Het nationaal park is echter maar voor een deel nationaal. Veel van de mooiste watervallen liggen op prive terrein, en tegen een vergoeding mag je daar dan rondlopen. Onze gastheer vond dat we “RioAgrio”, wat zoiets betekent als zure rivier, zeker niet moesten missen. En om zeker te zijn dat we het gingen vinden, en om de commissie op te strijken, hobbelde hij wel even voor ons uit. Speciaal voor ons ging een hek van het slot, en konden we als enige toerist de zure waterversnellingen bekijken, met prachtig blauw water. De rivierotter die Rolf nog net spotte, was ook wel erg bijzonder. Waarna we El Castillo nog konden bezoeken, een dorpje 15 km verderop waar de creatief geknipte hagen in het park voor de kerk nu een toeristische attractie zijn. En zo vloog ook deze dag voorbij.

Na vertrek uit Bajos del Toro gingen we nog “even”  Catarata del Toro bezoeken nabij het dorp, ook weer op prive terrein.

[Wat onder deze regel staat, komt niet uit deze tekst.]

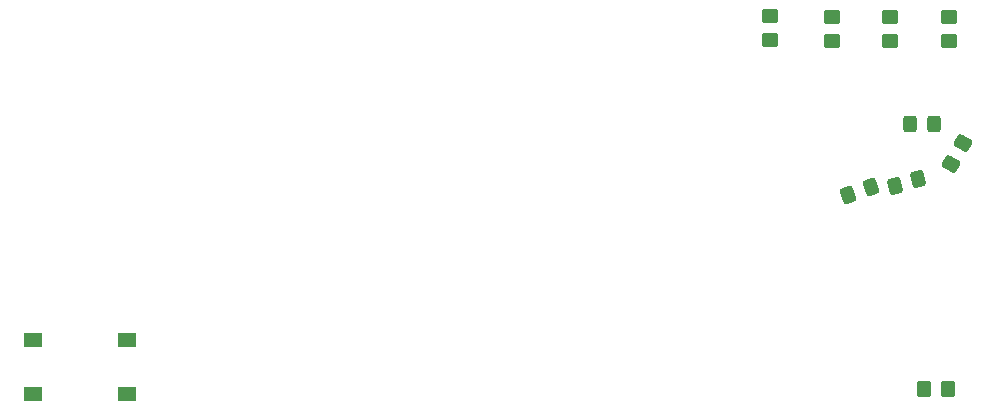
<source format=gtp>
G04 #@! TF.GenerationSoftware,KiCad,Pcbnew,(6.0.0)*
G04 #@! TF.CreationDate,2022-05-24T10:02:23+02:00*
G04 #@! TF.ProjectId,drawing.kicad_v3.0_pcb,64726177-696e-4672-9e6b-696361645f76,v2.2*
G04 #@! TF.SameCoordinates,Original*
G04 #@! TF.FileFunction,Paste,Top*
G04 #@! TF.FilePolarity,Positive*
%FSLAX46Y46*%
G04 Gerber Fmt 4.6, Leading zero omitted, Abs format (unit mm)*
G04 Created by KiCad (PCBNEW (6.0.0)) date 2022-05-24 10:02:23*
%MOMM*%
%LPD*%
G01*
G04 APERTURE LIST*
G04 Aperture macros list*
%AMRoundRect*
0 Rectangle with rounded corners*
0 $1 Rounding radius*
0 $2 $3 $4 $5 $6 $7 $8 $9 X,Y pos of 4 corners*
0 Add a 4 corners polygon primitive as box body*
4,1,4,$2,$3,$4,$5,$6,$7,$8,$9,$2,$3,0*
0 Add four circle primitives for the rounded corners*
1,1,$1+$1,$2,$3*
1,1,$1+$1,$4,$5*
1,1,$1+$1,$6,$7*
1,1,$1+$1,$8,$9*
0 Add four rect primitives between the rounded corners*
20,1,$1+$1,$2,$3,$4,$5,0*
20,1,$1+$1,$4,$5,$6,$7,0*
20,1,$1+$1,$6,$7,$8,$9,0*
20,1,$1+$1,$8,$9,$2,$3,0*%
G04 Aperture macros list end*
%ADD10RoundRect,0.250000X-0.151491X-0.534018X0.459309X-0.311705X0.151491X0.534018X-0.459309X0.311705X0*%
%ADD11RoundRect,0.250000X-0.197457X-0.518783X0.430394X-0.350550X0.197457X0.518783X-0.430394X0.350550X0*%
%ADD12RoundRect,0.250000X0.227211X-0.506458X0.552211X0.056458X-0.227211X0.506458X-0.552211X-0.056458X0*%
%ADD13RoundRect,0.250000X-0.325000X-0.450000X0.325000X-0.450000X0.325000X0.450000X-0.325000X0.450000X0*%
%ADD14RoundRect,0.250000X0.450000X-0.350000X0.450000X0.350000X-0.450000X0.350000X-0.450000X-0.350000X0*%
%ADD15R,1.550000X1.300000*%
%ADD16RoundRect,0.250000X-0.350000X-0.450000X0.350000X-0.450000X0.350000X0.450000X-0.350000X0.450000X0*%
G04 APERTURE END LIST*
D10*
X186920615Y-78861971D03*
X188846985Y-78160829D03*
D11*
X190905766Y-78035010D03*
X192885914Y-77504430D03*
D12*
X195677100Y-76249476D03*
X196702100Y-74474124D03*
D13*
X192208040Y-72864980D03*
X194258040Y-72864980D03*
D14*
X180365400Y-65719200D03*
X180365400Y-63719200D03*
X185572400Y-65770000D03*
X185572400Y-63770000D03*
X195453000Y-65770000D03*
X195453000Y-63770000D03*
X190500000Y-65770000D03*
X190500000Y-63770000D03*
D15*
X125875000Y-95645800D03*
X117925000Y-95645800D03*
X125875000Y-91145800D03*
X117925000Y-91145800D03*
D16*
X193411600Y-95224600D03*
X195411600Y-95224600D03*
M02*

</source>
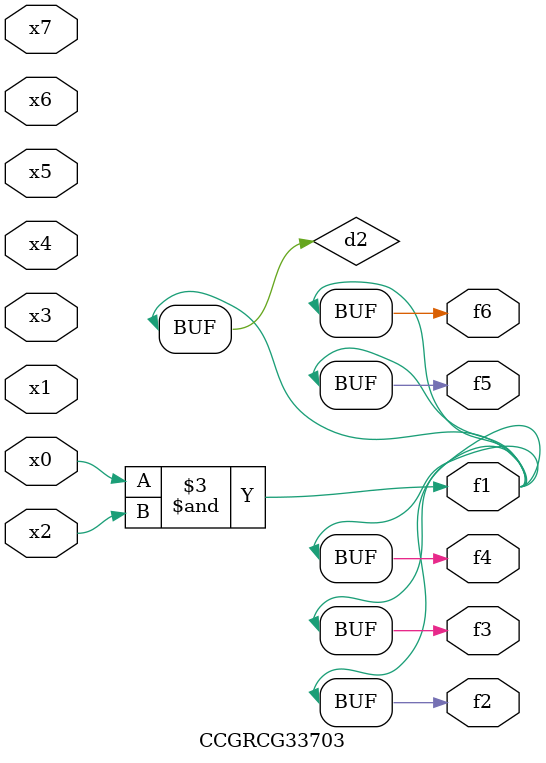
<source format=v>
module CCGRCG33703(
	input x0, x1, x2, x3, x4, x5, x6, x7,
	output f1, f2, f3, f4, f5, f6
);

	wire d1, d2;

	nor (d1, x3, x6);
	and (d2, x0, x2);
	assign f1 = d2;
	assign f2 = d2;
	assign f3 = d2;
	assign f4 = d2;
	assign f5 = d2;
	assign f6 = d2;
endmodule

</source>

Gerund door een Nederlander Wilfred en zijn Costaricaanse vrouw. Even werd een hele dag: zwemmen in de “ blue waterfalls”, heel veel kolibri’s kijken in een prachtige tuin, een tropische hoosbui uitzitten en nog een hike naar een waterval van 90 meter. Om 15.00 uur voldaan de auto in naar La Fortuna, uitval basis voor Vulkaan Arenal.